The /compact command

You can also compact manually at any time using the /compact command. This is useful when you want to start a fresh context on your own terms — for example, after completing a milestone. When a conversation nears the context limit, a banner appears suggesting compaction: Workshop suggests compaction when context is running low You can click Compact conversation and continue in the banner, or type /compact in the chat input at any time.
/compact
Summarizes everything and continues in a new conversation.
/compact focus on the authentication flow
Prioritizes specific context in the summary. Workshop analyzes the full conversation and distills it into a structured summary — capturing your original request, key decisions, current project state, and what to do next. Once complete, the conversation is replaced with a clean summary. You can expand it to review what was captured, and continue prompting as usual — the agent retains full understanding of what was built. The conversation after compaction — a clean summary with full project context preserved

Other useful commands

CommandDescriptionExample
/context [guidance]Update project context from conversation/context focus on API patterns
/summarize [focus]Summarize the current conversation/summarize action items

Tips for better results

Use version control

Projects can evolve quickly and it’s easy to lose a working state. Ask Workshop to initialize Git and commit at key milestones so you can always go back to a version that worked — or connect a GitHub repository using the native GitHub integration to back up your code and collaborate with others.
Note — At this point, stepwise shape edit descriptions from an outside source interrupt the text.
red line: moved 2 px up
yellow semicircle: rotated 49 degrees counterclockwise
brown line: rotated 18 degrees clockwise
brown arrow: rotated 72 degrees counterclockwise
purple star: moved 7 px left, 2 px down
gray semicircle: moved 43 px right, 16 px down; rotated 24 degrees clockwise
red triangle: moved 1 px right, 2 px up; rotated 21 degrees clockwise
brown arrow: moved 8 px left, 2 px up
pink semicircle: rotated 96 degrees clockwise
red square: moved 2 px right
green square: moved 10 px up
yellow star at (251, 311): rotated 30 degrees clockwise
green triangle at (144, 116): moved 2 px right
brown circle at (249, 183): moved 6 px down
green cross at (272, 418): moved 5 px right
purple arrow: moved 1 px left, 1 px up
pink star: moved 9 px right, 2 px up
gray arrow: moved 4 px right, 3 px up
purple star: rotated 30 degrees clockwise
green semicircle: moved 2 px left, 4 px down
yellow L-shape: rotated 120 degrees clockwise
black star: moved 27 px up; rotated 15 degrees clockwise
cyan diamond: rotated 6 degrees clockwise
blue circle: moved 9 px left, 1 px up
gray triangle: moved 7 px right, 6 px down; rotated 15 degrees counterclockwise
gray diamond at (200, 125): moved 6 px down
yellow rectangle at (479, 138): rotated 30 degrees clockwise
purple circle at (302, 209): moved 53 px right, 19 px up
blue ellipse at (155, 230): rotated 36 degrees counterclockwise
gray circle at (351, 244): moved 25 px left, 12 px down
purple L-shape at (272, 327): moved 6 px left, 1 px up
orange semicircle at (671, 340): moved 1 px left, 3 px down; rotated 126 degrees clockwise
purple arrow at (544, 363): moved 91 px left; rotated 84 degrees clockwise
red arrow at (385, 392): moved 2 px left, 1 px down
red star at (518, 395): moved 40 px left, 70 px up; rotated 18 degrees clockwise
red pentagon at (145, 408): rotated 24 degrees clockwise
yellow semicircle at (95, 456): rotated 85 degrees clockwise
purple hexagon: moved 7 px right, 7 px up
Try Plan Mode for new projects

When starting from scratch, Plan Mode helps you define clear requirements and creates a structured plan — even from vague ideas.

Work incrementally

Build features one at a time. Get core functionality working before adding complexity. This makes debugging easier and progress more visible.

Use custom instructions

Set consistent preferences in Settings so you don’t repeat the same guidance in every conversation.

Leverage project context

Keep your .workshop/context.md updated so Workshop always understands your project’s current state and conventions. See Context and Memory.